Perhatikan bahwa si pembunuh membunuh orang-orang dengan nama seperti
nama murid Yesus seolah-olah dia sedang membunuh murid-murid Yesus yang
sesungguhnya. Realitasnya Yesus tidak pernah membunuh
murid-muridnya. Tapi hal itu bisa dipahami karena selain pembunuhnya
sudah pasti seorang psikopat tulen yang sakit jiwa parah, sebetulnya
apa yang ia lakukan tidak lain adalah semacam pembalasan dendam yang
diarahkan untuk menghancurkan Red, tubuh dan jiwa. Di akhir karyanya,
pembunuh ini berharap Red yang akan bertanggung jawab terhadap semua
pembunuhan yang telah ia lakukan.
Tapi
kita akan membaca, di ujung novel, justru Red "menegakkan" cerita
tentang Mesias pada tempat yang sebenarnya, sebuah akhir yang gemilang
dan jenaka. Seiring dengan itu Red mengambil keputusan terbesar dalam
hidupnya atas ketakutannya terhadap tesis kedua yang dia yakini.
Ada
beberapa hal yang menarik dibicarakan. Pertama soal Paskah. Penulis
kiranya agak kurang cermat. Paskah yang Yesus dan murid-muridnya
rayakan di Yerusalem menjelang penyaliban berbeda dengan Paskah yang
dirayakan umat Kristen saat ini. Paskah yang pertama dirayakan untuk
memperingati bebasnya bangsa Yahudi dari penindasan di Mesir, sedangkan
Paskah saat ini yang dirayakan umat Kristen adalah untuk merayakan
kebangkitan Yesus Kristus. Paskah yang kedua ini hanya bisa dirayakan
pada hari Minggu.
Jadi,
peristiwa Jumat, 9 April 1982 (sub bagian 41), tidak terjadi pada
malam Paskah, tapi Jumat Agung. Coba bandingkan dengan ucapan si
pembunuh pada halaman 615 (sub bagian 121, baris 6 - 7).
Kedua,
perkataan si pembunuh pada Red soal uang 30 ribu paun (halaman 621).

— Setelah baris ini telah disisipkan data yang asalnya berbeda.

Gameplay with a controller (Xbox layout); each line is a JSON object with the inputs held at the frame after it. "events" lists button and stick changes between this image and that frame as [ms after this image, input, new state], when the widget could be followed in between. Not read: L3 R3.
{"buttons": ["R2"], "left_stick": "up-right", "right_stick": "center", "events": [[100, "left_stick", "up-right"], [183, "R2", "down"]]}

Dari mana ia tahu Red memberikan uang itu pada ayahnya? Sepertinya yang
tahu soal uang yang diberikan pada ayah Red hanya Red dan ayahnya.
Dan
berbicara mengenai 30 ribu paun, pada halaman 179 (sub bagian 34)
terpeleset menjadi 30 ribu dolar (entah Starling atau penerjemahnya
yang keliru).
Ketiga
yang tidak kurang penting adalah celana dalam yang dipakai korban pada
waktu dibunuh yang dikatakan dalam novel mengikuti Yesus yang
disalibkan hanya menggunakan cawat. Hal ini kurang tepat, karena pada
waktu disalibkan Yesus sebenarnya tidak memakai apa-apa. Kalau dalam
gambar atau lukisan Yesus diberi cawat tentu saja karena masalah
kesopanan dan penghormatan.
Yang
terakhir, Bartholomew yang seorang laki-laki jelas seorang "Santo" dan
bukan "Santa" seperti disebutkan pada halaman 294 dan 295.
Mungkin
bagi orang lain hal-hal ini tidak penting, tetapi ini adalah sebuah
novel misteri, sehingga kalau kita teliti membaca kita bisa melihat
penulis begitu cermat menabur tanda bagi pembaca untuk menebak siapa
sesungguhnya si pembunuh. Jadi dalam novel seperti ini hal sekecil
apapun merupakan hal yang penting dan tidak bisa diabaikan.
Walaupun demikian, secara keseluruhan, novel ini tetap merupakan novel yang brilian, enak dibaca, dan sangat memuaskan.